┌──

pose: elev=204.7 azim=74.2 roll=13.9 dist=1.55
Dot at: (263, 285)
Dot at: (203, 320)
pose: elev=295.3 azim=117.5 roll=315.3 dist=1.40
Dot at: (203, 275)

└──

→ **INSTRUCTIONS TO FOLLOW**: Please quote every line of the material above verbatim, in the same order.

→ **WRITTEN ANSWER**:
pose: elev=204.7 azim=74.2 roll=13.9 dist=1.55
Dot at: (263, 285)
Dot at: (203, 320)
pose: elev=295.3 azim=117.5 roll=315.3 dist=1.40
Dot at: (203, 275)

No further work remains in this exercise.